Her winning article, titled “Silenced Spring,” appeared in the Ryerson Review of Journalism. It discussed the rise of crowd-funding to help environmental reporters pursue stories that fewer and fewer traditional mainstream publication are willing to pay to support. The article looks at ethical and other questions related to crowd-funding in journalism, and crowd-funding problems that might arise in the future.

The ASBPE Foundation joined with AEJMC in 2012 to honor the best business-to-business writing in AEJMC’s broad student competition. Last year’s winner was Nicole Thill of the University of Arizona, who wrote for a coffee-industry market about the effect of coffee fungus on small communities in Costa Rica.

Panacci, Toronto born and raised, grew up reading about Narnia and other wonderlands, and escaping into the colorful worlds of National Geographic. She followed her English and communication studies at Wilfrid Laurier University by volunteering in Quito, Ecuador, in the summer of 2012.

She then started a creative writing blog, sharing the stories of residents she met while on her travels. Her passion became long-form journalism, and she pursued it during an internship at Toronto Life magazine, and then into her master’s work at Ryerson. The school was her first choice in part because it is home to the highly regarded Ryerson Review of Journalism. “Silenced Spring,” she says, was pitched to target mainstream media’s narrowing focus on environmental stories. “It quickly transitioned to the alternative lengths that journalists must go to sustain their livelihood,” according to Panacci.

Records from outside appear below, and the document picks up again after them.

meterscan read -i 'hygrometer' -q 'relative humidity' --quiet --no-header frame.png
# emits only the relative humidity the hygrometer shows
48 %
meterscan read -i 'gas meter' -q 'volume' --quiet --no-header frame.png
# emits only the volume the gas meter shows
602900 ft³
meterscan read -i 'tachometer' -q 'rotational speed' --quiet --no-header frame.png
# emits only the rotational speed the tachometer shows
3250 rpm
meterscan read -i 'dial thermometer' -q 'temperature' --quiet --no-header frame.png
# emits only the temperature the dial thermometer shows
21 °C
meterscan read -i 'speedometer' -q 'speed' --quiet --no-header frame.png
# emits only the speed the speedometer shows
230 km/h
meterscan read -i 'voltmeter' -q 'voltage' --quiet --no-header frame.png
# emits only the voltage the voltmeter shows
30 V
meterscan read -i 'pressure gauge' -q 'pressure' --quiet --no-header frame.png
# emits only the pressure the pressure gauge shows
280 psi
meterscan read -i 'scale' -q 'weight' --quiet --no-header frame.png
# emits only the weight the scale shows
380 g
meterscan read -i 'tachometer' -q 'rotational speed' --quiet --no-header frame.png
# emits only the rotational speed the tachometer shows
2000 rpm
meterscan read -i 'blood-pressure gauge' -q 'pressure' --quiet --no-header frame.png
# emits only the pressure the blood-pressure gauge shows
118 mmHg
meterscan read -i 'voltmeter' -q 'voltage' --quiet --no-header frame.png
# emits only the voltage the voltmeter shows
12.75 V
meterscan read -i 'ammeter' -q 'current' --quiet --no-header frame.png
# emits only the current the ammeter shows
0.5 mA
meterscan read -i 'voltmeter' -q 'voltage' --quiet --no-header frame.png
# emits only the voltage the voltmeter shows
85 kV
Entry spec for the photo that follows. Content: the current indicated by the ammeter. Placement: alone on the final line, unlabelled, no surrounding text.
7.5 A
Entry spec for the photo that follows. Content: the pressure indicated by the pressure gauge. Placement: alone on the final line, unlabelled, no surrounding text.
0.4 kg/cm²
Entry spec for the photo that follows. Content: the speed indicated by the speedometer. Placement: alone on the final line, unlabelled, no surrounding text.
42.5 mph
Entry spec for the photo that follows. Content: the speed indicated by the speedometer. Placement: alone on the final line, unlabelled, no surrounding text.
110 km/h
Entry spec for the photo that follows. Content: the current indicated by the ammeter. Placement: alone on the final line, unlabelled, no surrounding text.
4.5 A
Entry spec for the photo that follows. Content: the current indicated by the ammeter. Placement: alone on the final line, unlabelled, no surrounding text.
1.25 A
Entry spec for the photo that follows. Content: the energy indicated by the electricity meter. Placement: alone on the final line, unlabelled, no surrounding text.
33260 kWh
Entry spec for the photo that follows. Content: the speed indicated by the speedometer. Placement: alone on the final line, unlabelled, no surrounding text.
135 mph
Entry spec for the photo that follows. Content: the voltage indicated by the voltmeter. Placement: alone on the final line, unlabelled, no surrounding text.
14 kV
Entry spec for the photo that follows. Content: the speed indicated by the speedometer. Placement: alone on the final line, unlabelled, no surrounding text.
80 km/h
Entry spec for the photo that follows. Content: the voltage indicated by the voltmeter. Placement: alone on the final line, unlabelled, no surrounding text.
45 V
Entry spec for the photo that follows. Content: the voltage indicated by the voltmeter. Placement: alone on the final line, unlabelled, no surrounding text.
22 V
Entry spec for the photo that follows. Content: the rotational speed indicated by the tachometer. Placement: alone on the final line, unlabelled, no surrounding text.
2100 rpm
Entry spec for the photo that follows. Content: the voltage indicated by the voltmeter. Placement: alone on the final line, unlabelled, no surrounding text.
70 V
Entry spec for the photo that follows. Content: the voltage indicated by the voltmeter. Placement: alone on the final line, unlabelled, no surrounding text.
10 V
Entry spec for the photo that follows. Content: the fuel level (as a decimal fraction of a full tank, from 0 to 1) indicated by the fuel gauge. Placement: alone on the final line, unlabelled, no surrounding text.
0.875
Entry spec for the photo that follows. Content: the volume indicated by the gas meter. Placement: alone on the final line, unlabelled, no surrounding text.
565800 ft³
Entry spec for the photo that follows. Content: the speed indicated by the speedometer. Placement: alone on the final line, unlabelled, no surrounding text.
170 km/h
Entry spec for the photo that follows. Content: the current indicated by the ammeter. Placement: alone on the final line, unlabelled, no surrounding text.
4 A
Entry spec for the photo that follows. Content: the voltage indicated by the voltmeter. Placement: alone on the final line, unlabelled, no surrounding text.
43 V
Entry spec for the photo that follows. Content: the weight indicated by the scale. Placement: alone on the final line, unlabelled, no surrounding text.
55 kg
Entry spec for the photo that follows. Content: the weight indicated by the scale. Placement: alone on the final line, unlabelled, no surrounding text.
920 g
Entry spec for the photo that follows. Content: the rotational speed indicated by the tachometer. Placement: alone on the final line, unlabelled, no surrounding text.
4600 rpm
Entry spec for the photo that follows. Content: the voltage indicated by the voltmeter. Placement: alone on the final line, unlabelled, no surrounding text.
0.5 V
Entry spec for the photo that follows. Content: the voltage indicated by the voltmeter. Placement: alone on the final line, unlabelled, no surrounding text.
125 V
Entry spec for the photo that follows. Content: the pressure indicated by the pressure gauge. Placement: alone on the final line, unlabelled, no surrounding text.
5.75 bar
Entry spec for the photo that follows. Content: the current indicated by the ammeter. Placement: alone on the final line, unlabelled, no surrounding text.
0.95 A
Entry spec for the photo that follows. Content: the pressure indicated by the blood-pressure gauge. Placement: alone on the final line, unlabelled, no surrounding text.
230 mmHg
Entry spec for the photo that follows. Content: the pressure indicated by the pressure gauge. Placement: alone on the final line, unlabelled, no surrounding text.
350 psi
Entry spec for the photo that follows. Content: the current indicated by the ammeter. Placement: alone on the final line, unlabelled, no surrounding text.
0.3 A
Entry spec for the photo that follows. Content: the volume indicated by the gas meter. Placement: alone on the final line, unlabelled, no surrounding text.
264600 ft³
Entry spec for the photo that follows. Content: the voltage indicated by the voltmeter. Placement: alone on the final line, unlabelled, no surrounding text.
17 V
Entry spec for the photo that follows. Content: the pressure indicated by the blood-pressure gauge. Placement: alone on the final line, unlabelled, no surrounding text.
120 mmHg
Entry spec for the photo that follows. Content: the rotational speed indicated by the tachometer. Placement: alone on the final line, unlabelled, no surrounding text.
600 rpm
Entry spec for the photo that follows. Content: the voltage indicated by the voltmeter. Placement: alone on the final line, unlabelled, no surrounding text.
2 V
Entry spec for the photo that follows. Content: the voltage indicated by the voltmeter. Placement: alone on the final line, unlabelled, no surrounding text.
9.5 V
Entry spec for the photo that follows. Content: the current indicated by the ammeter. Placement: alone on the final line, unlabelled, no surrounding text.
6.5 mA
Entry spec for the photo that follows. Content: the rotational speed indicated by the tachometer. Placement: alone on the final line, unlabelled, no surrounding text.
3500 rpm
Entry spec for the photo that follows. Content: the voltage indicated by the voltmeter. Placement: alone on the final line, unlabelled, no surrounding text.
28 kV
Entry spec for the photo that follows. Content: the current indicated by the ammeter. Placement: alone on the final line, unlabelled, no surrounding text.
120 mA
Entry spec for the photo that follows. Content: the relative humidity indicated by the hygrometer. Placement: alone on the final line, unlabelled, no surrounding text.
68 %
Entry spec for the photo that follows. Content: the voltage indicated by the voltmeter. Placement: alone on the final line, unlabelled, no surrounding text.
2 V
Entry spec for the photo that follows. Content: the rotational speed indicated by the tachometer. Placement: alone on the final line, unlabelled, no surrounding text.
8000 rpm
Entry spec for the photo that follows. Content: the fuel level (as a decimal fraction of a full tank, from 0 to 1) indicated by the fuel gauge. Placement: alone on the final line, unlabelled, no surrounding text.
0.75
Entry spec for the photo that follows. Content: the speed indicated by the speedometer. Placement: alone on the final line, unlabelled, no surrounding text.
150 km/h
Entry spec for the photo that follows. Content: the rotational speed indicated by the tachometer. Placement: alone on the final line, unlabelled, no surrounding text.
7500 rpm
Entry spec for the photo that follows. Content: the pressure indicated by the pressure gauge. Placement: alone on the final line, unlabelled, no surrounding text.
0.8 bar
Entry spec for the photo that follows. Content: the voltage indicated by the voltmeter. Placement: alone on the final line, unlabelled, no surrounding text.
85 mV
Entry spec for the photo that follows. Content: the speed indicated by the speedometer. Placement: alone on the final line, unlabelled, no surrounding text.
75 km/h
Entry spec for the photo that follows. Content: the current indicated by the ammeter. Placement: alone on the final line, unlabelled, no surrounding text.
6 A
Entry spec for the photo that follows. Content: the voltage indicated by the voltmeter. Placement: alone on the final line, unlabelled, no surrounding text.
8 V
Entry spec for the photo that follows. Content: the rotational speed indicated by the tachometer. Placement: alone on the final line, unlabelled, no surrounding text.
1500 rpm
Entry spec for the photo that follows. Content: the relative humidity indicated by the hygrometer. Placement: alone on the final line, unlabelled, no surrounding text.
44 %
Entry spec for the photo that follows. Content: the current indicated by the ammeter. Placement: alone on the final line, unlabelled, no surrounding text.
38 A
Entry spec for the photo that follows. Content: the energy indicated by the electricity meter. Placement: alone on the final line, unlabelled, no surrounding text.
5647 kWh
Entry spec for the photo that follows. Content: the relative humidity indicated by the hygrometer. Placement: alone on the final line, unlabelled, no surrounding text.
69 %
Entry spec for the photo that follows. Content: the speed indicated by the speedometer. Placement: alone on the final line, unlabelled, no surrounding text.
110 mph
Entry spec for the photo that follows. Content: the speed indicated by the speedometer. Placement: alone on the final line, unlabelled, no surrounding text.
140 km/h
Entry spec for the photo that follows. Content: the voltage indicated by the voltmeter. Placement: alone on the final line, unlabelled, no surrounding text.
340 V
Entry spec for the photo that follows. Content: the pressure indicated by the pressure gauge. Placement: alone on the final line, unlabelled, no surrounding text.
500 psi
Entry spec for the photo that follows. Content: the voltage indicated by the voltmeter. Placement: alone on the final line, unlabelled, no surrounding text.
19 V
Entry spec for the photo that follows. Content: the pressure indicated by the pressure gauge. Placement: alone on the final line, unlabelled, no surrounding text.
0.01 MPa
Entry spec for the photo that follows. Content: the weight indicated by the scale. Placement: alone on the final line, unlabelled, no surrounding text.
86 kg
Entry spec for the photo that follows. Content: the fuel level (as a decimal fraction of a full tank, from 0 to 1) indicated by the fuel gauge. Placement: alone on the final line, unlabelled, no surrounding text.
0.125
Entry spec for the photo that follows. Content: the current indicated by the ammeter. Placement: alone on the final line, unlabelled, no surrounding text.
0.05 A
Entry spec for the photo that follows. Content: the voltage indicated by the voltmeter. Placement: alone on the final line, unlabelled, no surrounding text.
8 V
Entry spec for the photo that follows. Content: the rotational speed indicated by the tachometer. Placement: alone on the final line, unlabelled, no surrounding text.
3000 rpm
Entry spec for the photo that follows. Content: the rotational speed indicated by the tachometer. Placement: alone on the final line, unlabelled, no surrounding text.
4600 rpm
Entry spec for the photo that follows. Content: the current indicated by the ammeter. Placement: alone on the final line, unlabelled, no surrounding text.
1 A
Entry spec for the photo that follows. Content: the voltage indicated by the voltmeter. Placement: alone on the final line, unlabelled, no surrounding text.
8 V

Through researching and writing the story, she adds, she learned that the future of journalism requires three elements: “passion, determination and a dash of crazy.” Though she is aware that her future in journalism is unpredictable, she is determined “to one day sit in that leather-backed chair, designed for none other than the editor-in-chief.” It’s a position, Panacci says she’s dreamed of for the past decade. But “if the bubble bursts along the way,” she says, she’s “willing to become an entrepreneur at a moment’s notice.”